DATA SUPPLIED Block Start
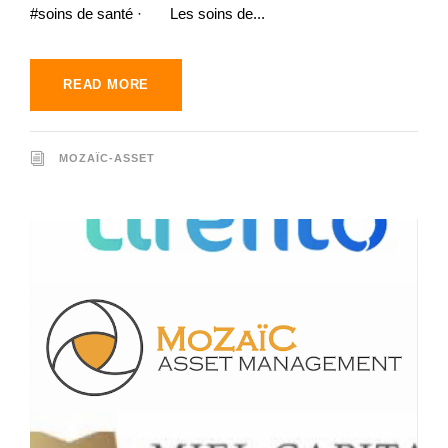
#soins de santé · Les soins de...
READ MORE
MOZAÏC-ASSET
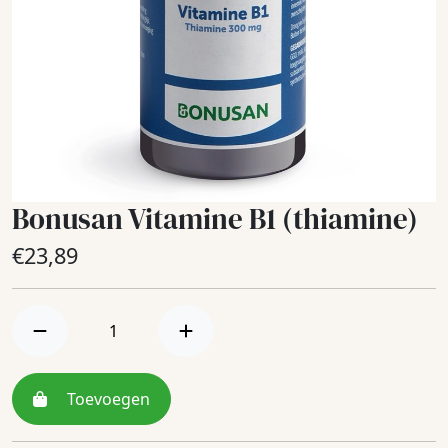
Bonusan Vitamine B1 (thiamine)
€
23,89
Toevoegen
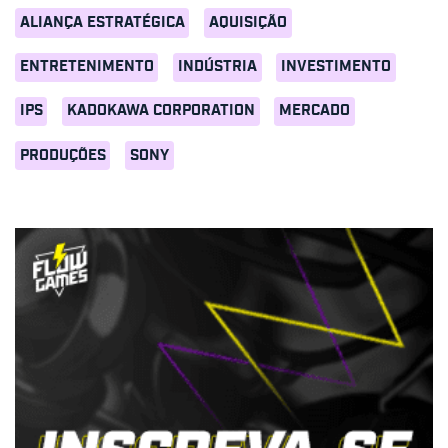
ALIANÇA ESTRATÉGICA
AQUISIÇÃO
ENTRETENIMENTO
INDÚSTRIA
INVESTIMENTO
IPS
KADOKAWA CORPORATION
MERCADO
PRODUÇÕES
SONY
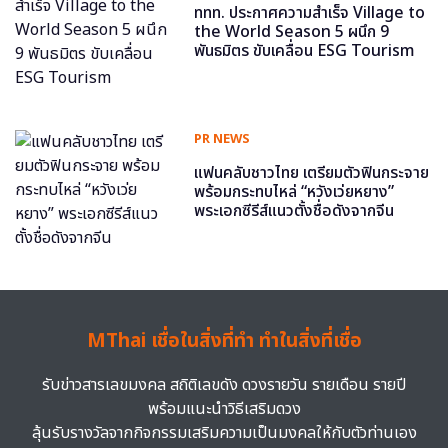
ททท. ประกาศความสำเร็จ Village to
the World Season 5 ผนึก 9
พันธมิตร ขับเคลื่อน ESG Tourism
PR NEWS
แฟนคลับชาวไทย เตรียมตัวฟินกระจาย
พร้อมกระทบไหล่ “หวังเว่ยหยาง”
พระเอกซีรีส์แนวตั้งชื่อดังจากจีน
MThai เชื่อในสิ่งที่ทำ ทำในสิ่งที่เชื่อ
รับข่าวสารเลขมงคล สถิติเลขดัง ดวงรายวัน รายเดือน รายปี
พร้อมแนะนำวิธีเสริมดวง
ลุ้นรับรางวัลจากกิจกรรมเสริมความเป็นมงคลให้กับตัวท่านเอง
DATA SUPPLIED Block End
TASK PROMPT:
Reproduce the text read from every item above, line for line and unchanged, leaving out the pictures themselves.

THE COMPLETED TASK:
#soins de santé · Les soins de...
READ MORE
MOZAÏC-ASSET
Bonusan Vitamine B1 (thiamine)
€
23,89
Toevoegen
ALIANÇA ESTRATÉGICA
AQUISIÇÃO
ENTRETENIMENTO
INDÚSTRIA
INVESTIMENTO
IPS
KADOKAWA CORPORATION
MERCADO
PRODUÇÕES
SONY
ททท. ประกาศความสำเร็จ Village to
the World Season 5 ผนึก 9
พันธมิตร ขับเคลื่อน ESG Tourism
PR NEWS
แฟนคลับชาวไทย เตรียมตัวฟินกระจาย
พร้อมกระทบไหล่ “หวังเว่ยหยาง”
พระเอกซีรีส์แนวตั้งชื่อดังจากจีน
MThai เชื่อในสิ่งที่ทำ ทำในสิ่งที่เชื่อ
รับข่าวสารเลขมงคล สถิติเลขดัง ดวงรายวัน รายเดือน รายปี
พร้อมแนะนำวิธีเสริมดวง
ลุ้นรับรางวัลจากกิจกรรมเสริมความเป็นมงคลให้กับตัวท่านเอง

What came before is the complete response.